United Breweries plans to promote Kingfisher through the IPL this year with a new television commercial featuring cricketers from the tournament, as well as through social media and digital initiatives. The IPL accounts for its biggest marketing spending on any event.
Mr Shekhawat says United Breweries spends between 17 and 20 per cent of its annual advertising budget on the IPL. The company is increasing its overall advertising budget by about 10 per cent this year, so it will put a larger sum of money into the IPL in 2015, he says.
With the tournament expected to attract 220 million viewers, it gives the brand huge exposure across the country, including in smaller towns, he says.
The IPL follows hot on the heels of the ICC World Cup, which was held in Australia and New Zealand, but that does not seem to have eaten into the IPL’s revenue.
“It’s a longer game and the IPL is quicker, tighter, more glamorous and more in keeping with the brand,” said Mr Shekhawat, explaining that United Breweries did not do any marketing with the ICC World Cup. “Because it was in Australia, the match timings were not really conducive to running a lot of promotions.”
Vodafone has also associated with the IPL since its inception.
“Cricket resonates with Indian audiences, and no other cricketing platform packages sport, talent, chutzpah and entertainment together on one platform as successfully as the IPL,” says Ronita Mitra, the senior vice president of brand and consumer insights at Vodafone India. While Vodafone does not comment on its advertising spending, Ms Mitra says that “the effect multiplier effect and bang for the buck is unmatchable”, if a company does the right campaigns during the IPL.
In November 2012 Pepsi bought the title sponsorship rights to the IPL for five years for US$71m – almost double the amount the Indian property company DLF paid for the title rights for the first five years of the tournament.
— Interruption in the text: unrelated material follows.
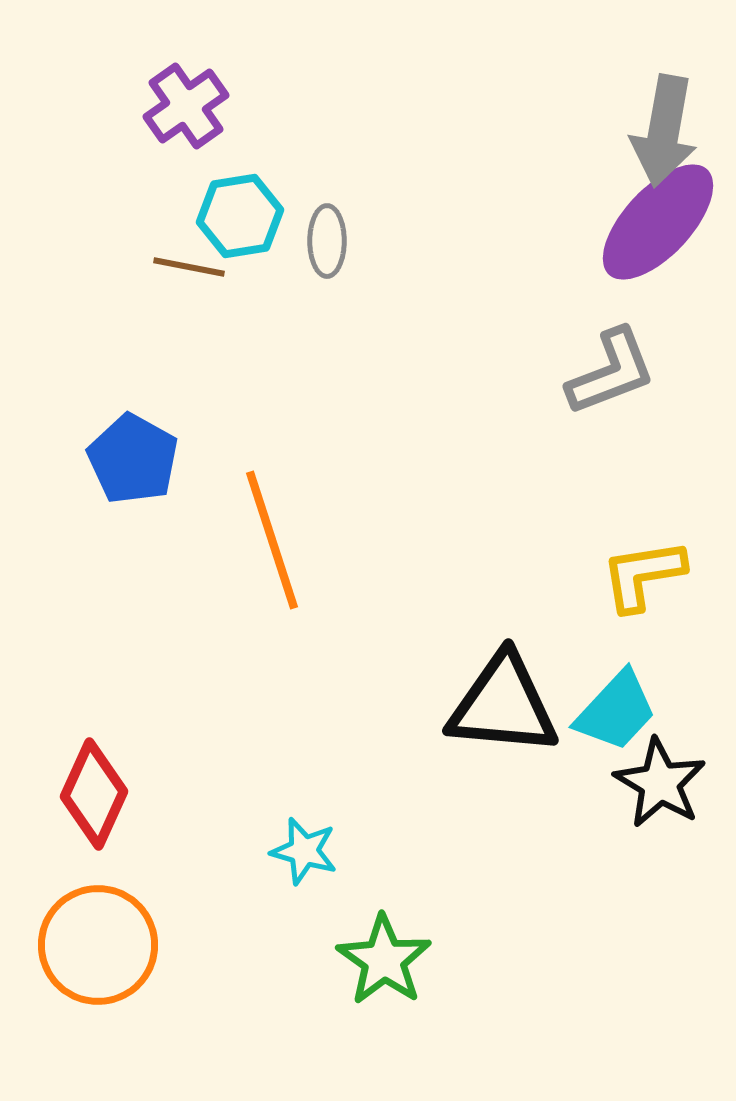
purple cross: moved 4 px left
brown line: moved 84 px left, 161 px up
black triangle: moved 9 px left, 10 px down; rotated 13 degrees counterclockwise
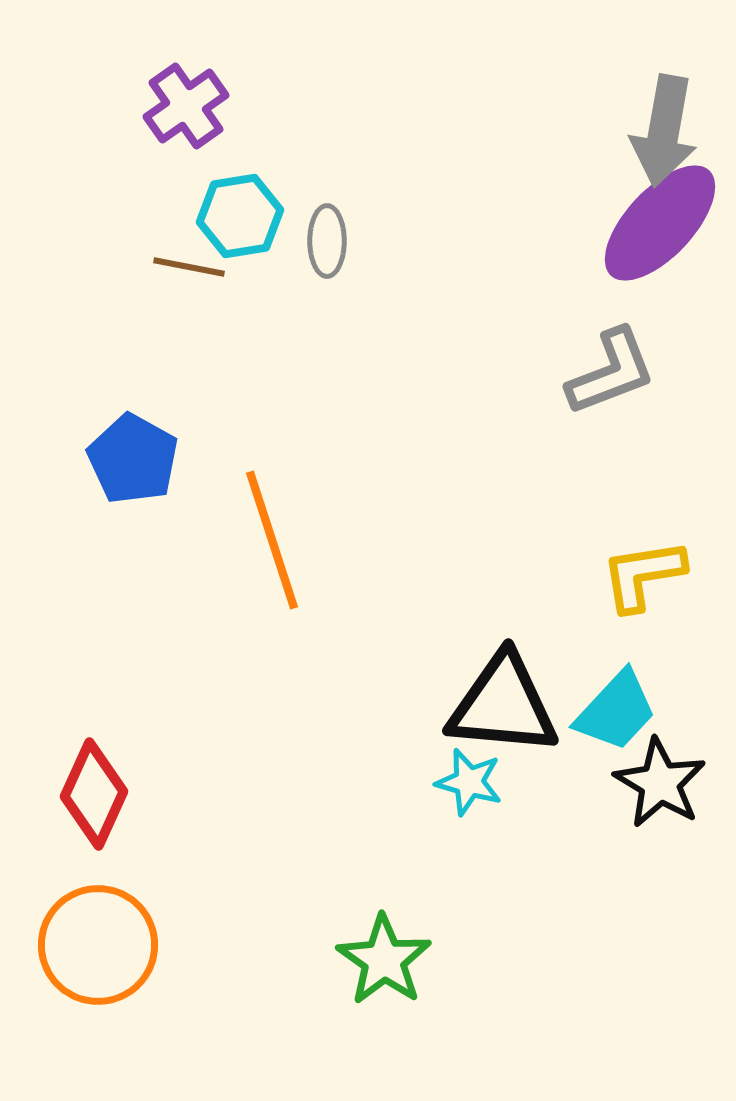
purple ellipse: moved 2 px right, 1 px down
cyan star: moved 165 px right, 69 px up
Homi Battiwalla, who was the executive vice president of PepsiCo India at the time before becoming the senior director of beverage marketing for the Middle East and Africa, last year said that Pepsi expected to derive five to six times the investment the company had made in the IPL.
“No large-scale association with cricket is possible in India without a sizeable IPL presence,” Mr Battiwalla said. “The title association of Pepsi IPL and other benefits will allow brand Pepsi and other PepsiCo brands to gain more than conventional sponsorship benefits and generate immense universality across the country.”
It also falls in the right season for the brand to be promoting its drink products, given the heat of the months of April and May, when the IPL takes place.
“The timing of the tournament is ideal given that packaged beverages is an impulse category and nearly 50 per cent of consumption happens in these months,” he said.